Prompt
Make an exact copy of the listing below. Pictures stay out of it.

The records
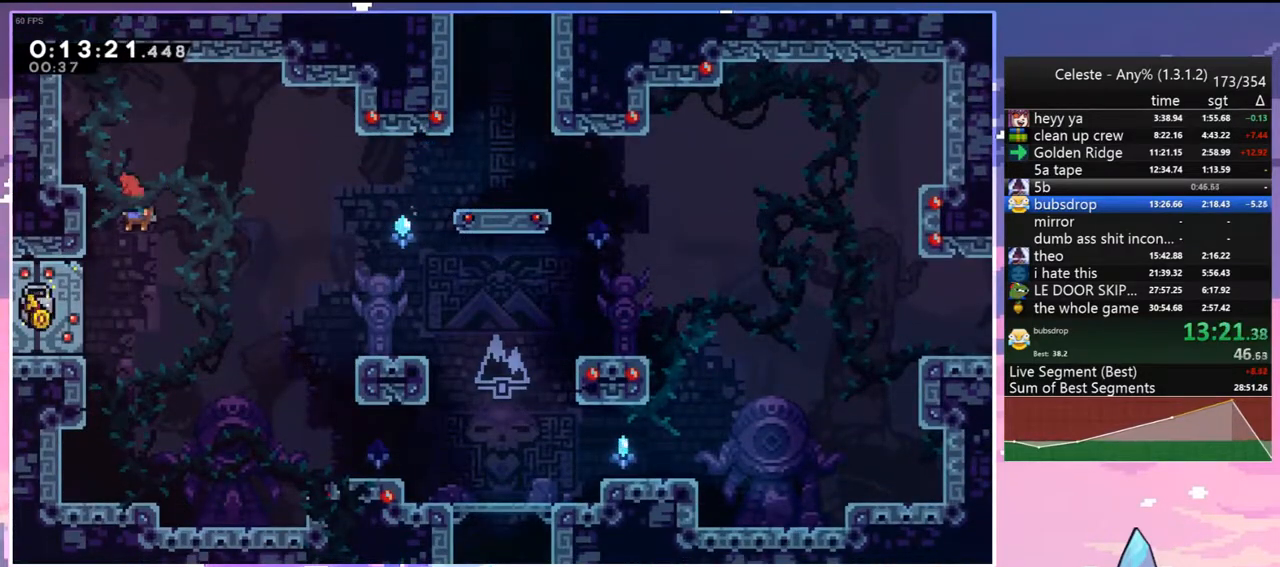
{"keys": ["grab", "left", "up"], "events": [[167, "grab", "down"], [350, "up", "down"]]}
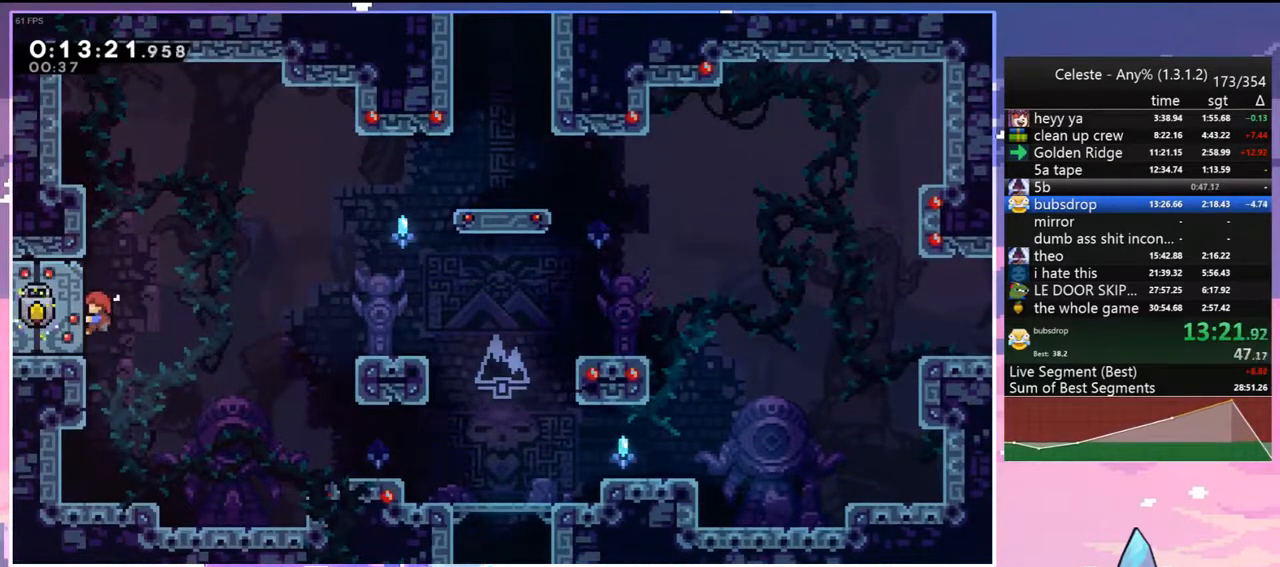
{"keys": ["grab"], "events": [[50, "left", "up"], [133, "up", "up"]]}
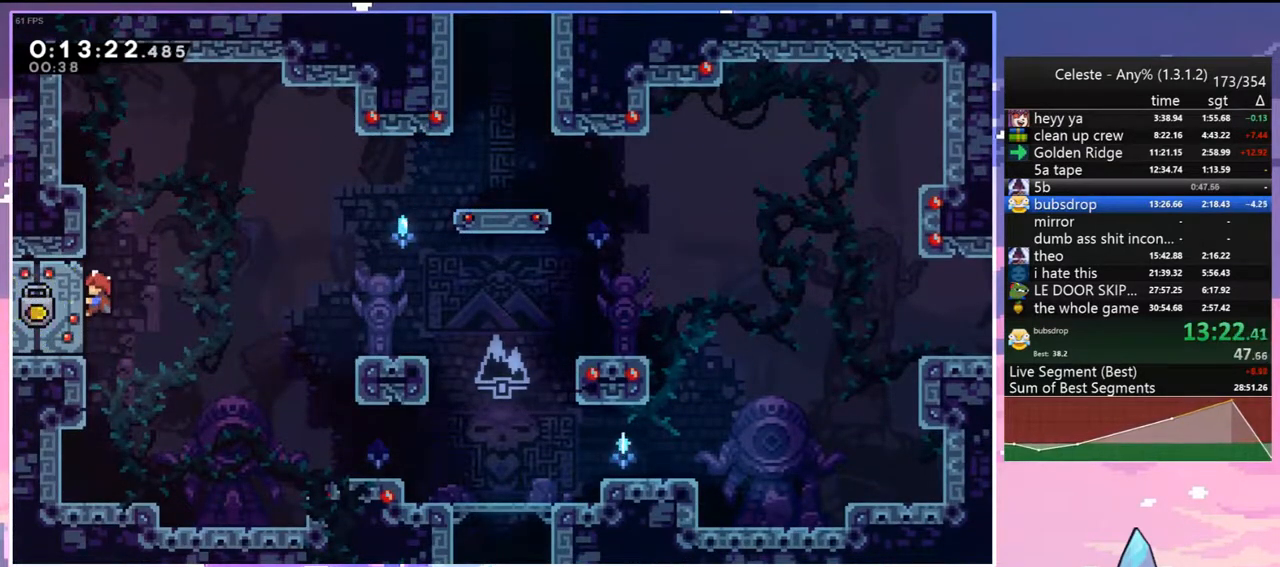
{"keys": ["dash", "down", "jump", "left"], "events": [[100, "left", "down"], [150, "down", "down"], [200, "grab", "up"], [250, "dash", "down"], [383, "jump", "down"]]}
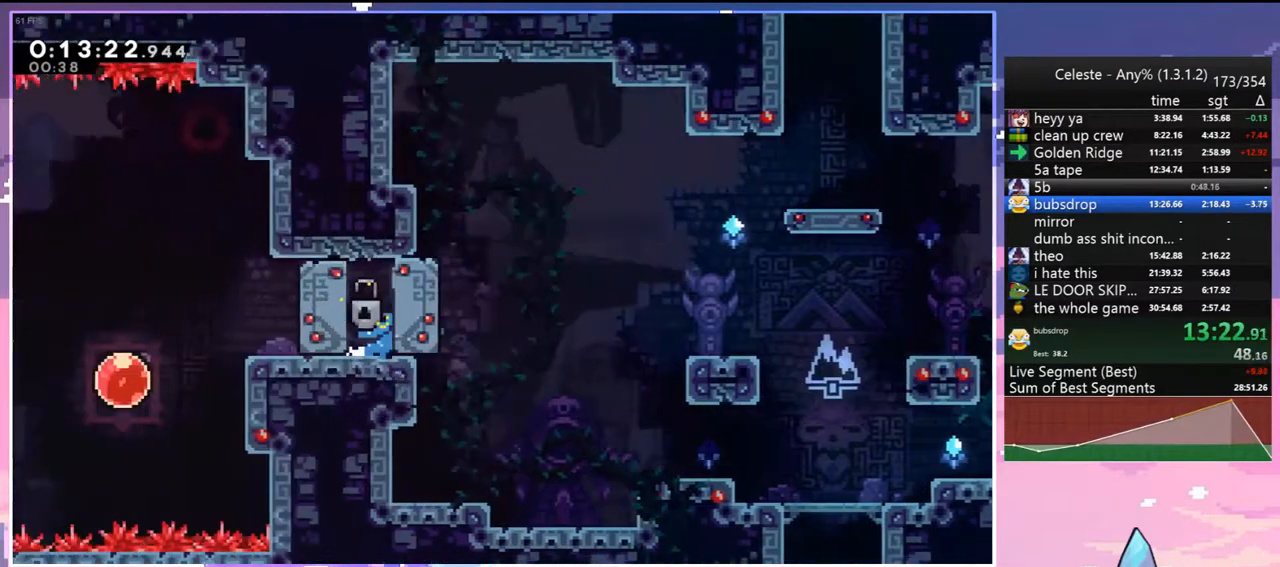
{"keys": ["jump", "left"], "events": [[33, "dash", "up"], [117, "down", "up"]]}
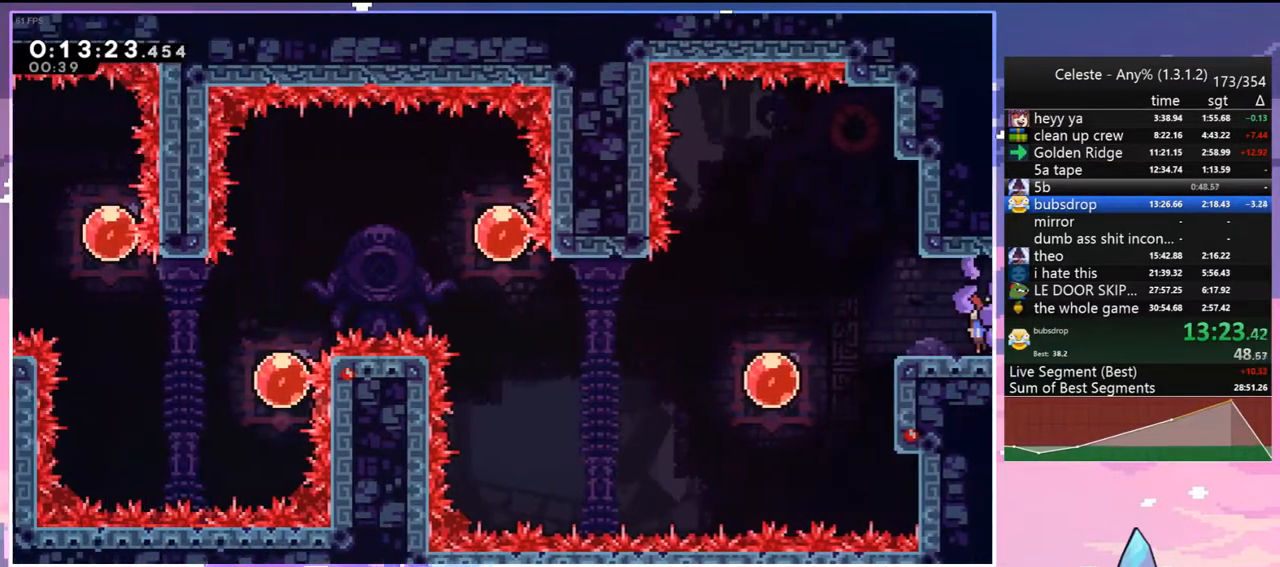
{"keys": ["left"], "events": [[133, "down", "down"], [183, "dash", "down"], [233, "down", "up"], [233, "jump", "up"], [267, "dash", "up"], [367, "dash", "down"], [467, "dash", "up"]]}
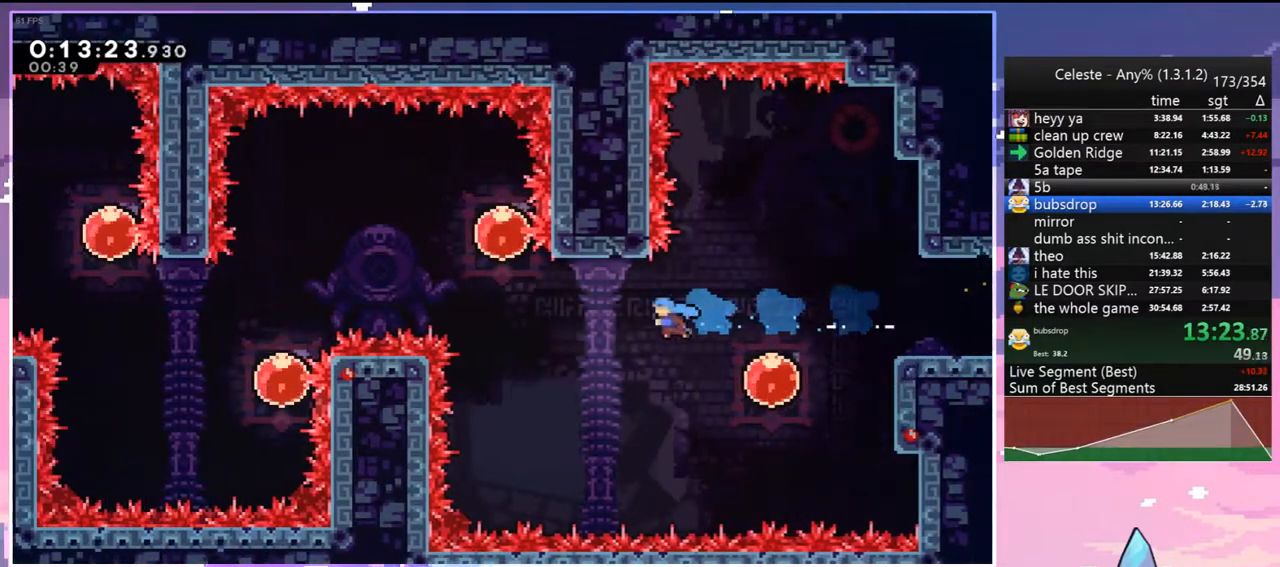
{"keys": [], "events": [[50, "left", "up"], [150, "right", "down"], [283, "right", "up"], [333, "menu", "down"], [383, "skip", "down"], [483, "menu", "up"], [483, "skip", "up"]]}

Result below
{"keys": ["grab", "left", "up"], "events": [[167, "grab", "down"], [350, "up", "down"]]}
{"keys": ["grab"], "events": [[50, "left", "up"], [133, "up", "up"]]}
{"keys": ["dash", "down", "jump", "left"], "events": [[100, "left", "down"], [150, "down", "down"], [200, "grab", "up"], [250, "dash", "down"], [383, "jump", "down"]]}
{"keys": ["jump", "left"], "events": [[33, "dash", "up"], [117, "down", "up"]]}
{"keys": ["left"], "events": [[133, "down", "down"], [183, "dash", "down"], [233, "down", "up"], [233, "jump", "up"], [267, "dash", "up"], [367, "dash", "down"], [467, "dash", "up"]]}
{"keys": [], "events": [[50, "left", "up"], [150, "right", "down"], [283, "right", "up"], [333, "menu", "down"], [383, "skip", "down"], [483, "menu", "up"], [483, "skip", "up"]]}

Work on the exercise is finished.